▶ **Requests**
a – According to the hash table code excerpt, when is a key-value pair removed from a key-or-value-weak hash table?
b – Copy word for word the stretch of the hash table code excerpt from "return make_standard_lisp_hash_table" through "values as HASH-TABLE.".
* START Reading text *
A key-or-value-weak hash table is similar to a fully-weak hash table except
that a key-value pair will be removed only if the value and the key remain
unmarked outside of weak hash tables.  The pair will remain in the
hash table if the value or key are pointed to by something other than a weak
hash table, even if the other is not.
*/
       (int nargs, Lisp_Object *args))
{
  int i = 0;
  Lisp_Object test	       = Qnil;
  Lisp_Object size	       = Qnil;
  Lisp_Object rehash_size      = Qnil;
  Lisp_Object rehash_threshold = Qnil;
  Lisp_Object weakness	       = Qnil;

  while (i + 1 < nargs)
    {
      Lisp_Object keyword = args[i++];
      Lisp_Object value   = args[i++];

      if      (EQ (keyword, Q_test))		 test		  = value;
      else if (EQ (keyword, Q_size))		 size		  = value;
      else if (EQ (keyword, Q_rehash_size))	 rehash_size	  = value;
      else if (EQ (keyword, Q_rehash_threshold)) rehash_threshold = value;
      else if (EQ (keyword, Q_weakness))	 weakness	  = value;
      else if (EQ (keyword, Q_type))/*obsolete*/ weakness	  = value;
      else invalid_constant ("Invalid hash table property keyword", keyword);
    }

  if (i < nargs)
    sferror ("Hash table property requires a value", args[i]);

#define VALIDATE_VAR(var) \
if (!NILP (var)) hash_table_##var##_validate (Q##var, var, ERROR_ME);

  VALIDATE_VAR (test);
  VALIDATE_VAR (size);
  VALIDATE_VAR (rehash_size);
  VALIDATE_VAR (rehash_threshold);
  VALIDATE_VAR (weakness);

  return make_standard_lisp_hash_table
    (decode_hash_table_test (test),
     decode_hash_table_size (size),
     decode_hash_table_rehash_size (rehash_size),
     decode_hash_table_rehash_threshold (rehash_threshold),
     decode_hash_table_weakness (weakness));
}

DEFUN ("copy-hash-table", Fcopy_hash_table, 1, 1, 0, /*
Return a new hash table containing the same keys and values as HASH-TABLE.
* END Reading text *
* START Dataset entries *
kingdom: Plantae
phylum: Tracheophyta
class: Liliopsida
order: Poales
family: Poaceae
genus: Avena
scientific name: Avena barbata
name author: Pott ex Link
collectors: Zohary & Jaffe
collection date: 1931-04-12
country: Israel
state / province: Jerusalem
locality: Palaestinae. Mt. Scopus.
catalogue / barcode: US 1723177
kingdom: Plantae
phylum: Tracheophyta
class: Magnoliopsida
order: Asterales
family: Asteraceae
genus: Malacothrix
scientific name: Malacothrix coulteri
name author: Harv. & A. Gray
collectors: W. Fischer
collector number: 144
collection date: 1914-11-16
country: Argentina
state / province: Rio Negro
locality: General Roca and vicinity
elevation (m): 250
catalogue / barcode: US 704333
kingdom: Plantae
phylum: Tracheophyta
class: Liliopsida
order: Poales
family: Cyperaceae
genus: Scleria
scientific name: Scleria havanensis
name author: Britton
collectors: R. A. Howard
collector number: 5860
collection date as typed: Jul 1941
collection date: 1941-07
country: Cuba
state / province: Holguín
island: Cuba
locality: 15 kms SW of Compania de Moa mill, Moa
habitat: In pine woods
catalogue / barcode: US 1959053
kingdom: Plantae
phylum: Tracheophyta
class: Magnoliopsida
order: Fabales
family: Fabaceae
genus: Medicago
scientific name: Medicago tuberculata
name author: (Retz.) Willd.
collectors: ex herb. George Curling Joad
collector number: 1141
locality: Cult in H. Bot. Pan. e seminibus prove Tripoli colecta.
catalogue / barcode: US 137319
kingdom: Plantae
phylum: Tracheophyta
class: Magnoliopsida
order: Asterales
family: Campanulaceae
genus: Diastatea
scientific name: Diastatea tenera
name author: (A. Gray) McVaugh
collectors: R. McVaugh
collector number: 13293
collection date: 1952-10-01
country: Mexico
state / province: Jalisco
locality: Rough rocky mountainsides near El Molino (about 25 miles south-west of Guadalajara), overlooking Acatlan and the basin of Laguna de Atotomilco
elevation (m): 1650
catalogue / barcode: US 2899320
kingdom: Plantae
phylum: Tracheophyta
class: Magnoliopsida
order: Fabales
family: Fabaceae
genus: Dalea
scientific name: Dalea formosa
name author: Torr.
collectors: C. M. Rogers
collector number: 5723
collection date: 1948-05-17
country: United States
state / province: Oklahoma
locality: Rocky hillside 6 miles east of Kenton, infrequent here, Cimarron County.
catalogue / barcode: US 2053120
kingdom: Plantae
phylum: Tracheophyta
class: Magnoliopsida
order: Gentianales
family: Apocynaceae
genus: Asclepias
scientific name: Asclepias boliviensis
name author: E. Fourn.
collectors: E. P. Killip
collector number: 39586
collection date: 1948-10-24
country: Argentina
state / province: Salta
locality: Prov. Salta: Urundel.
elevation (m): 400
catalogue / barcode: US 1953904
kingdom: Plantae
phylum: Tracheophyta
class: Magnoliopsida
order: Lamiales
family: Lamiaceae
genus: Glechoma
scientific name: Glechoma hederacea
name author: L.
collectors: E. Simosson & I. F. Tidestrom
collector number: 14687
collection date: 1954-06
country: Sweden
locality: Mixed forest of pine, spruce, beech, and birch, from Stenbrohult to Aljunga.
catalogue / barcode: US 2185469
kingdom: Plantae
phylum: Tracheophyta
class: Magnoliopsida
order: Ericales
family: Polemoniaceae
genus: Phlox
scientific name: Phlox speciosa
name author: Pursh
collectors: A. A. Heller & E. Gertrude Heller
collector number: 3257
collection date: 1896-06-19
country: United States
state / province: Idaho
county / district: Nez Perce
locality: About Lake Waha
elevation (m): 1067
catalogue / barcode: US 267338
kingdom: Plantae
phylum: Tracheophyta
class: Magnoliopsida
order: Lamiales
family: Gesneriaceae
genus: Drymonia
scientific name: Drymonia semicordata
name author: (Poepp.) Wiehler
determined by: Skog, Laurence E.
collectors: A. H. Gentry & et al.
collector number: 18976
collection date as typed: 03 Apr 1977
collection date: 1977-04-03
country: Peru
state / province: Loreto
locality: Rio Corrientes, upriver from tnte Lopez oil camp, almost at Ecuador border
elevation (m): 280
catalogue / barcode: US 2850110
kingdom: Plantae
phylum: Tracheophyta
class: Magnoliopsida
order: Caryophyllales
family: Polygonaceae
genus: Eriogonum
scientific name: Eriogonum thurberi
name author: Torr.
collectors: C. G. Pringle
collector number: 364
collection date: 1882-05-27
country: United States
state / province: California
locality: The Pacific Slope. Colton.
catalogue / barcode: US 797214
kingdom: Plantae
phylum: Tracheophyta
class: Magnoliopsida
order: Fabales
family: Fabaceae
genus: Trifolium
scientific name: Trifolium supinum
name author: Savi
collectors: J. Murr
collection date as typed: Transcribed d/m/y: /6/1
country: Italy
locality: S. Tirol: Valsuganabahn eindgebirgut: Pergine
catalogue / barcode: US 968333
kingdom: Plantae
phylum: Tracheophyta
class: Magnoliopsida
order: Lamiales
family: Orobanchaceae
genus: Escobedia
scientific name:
* END Dataset entries *
▶ **Results by task**
a – It is removed only if both the value and the key remain unmarked outside of weak hash tables.

b –
return make_standard_lisp_hash_table
    (decode_hash_table_test (test),
     decode_hash_table_size (size),
     decode_hash_table_rehash_size (rehash_size),
     decode_hash_table_rehash_threshold (rehash_threshold),
     decode_hash_table_weakness (weakness));
}

DEFUN ("copy-hash-table", Fcopy_hash_table, 1, 1, 0, /*
Return a new hash table containing the same keys and values as HASH-TABLE.